Dynamic grinding force model for face gear based on the wheel-gear contact geometry

Abstract

The non-uniform grinding conditions due to the wheel-gear contact geometry lead to the changeable of grinding force in face gear grinding. As a result, the classical grinding force models for other gears are not applicable to the grinding process of face gear. In this work, a dynamic grinding force model for face gear was developed based on the wheel-face gear contact geometry. In this process, surface of a virtual pinion engaged with the face gear was divided into many micro-elements to calculate the undeformed chip thickness and number of effective abrasive grains. Considering the mechanical properties of the tool and workpiece materials, equations for the total normal and tangential force components were derived by using the grinding force model of single abrasive grain. For verifying the model, the measurement coordinate system was established to convert the spatial components of experimental grinding force into the normal grinding force and tangential grinding force.

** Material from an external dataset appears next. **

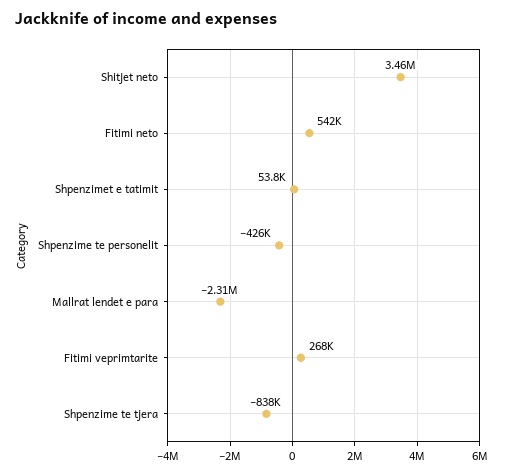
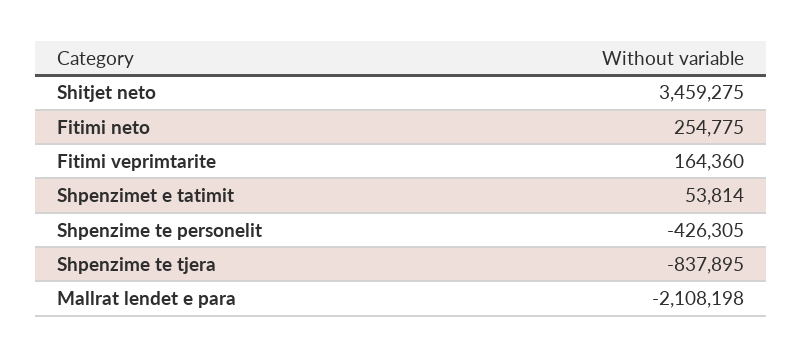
Fitimi neto: 542000 -> 254775
Mallrat lendet e para: -2310000 -> -2108198
Fitimi veprimtarite: 268000 -> 164360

Experimental results show reasonable consistency with simulation results that validate the proposed model. Besides, main reason for the changeable of grinding forces from top to root of tooth surface can be summarized by the change of material removal rate caused by the interference grinding width of adjacent grinding trajectories. Characteristics of surface morphologies and surface roughness prove this reason as well. This work provides a method to obtain a uniform grinding force during the process of grinding face gear and can be utilized to optimize the grinding process for higher tooth surface integrity.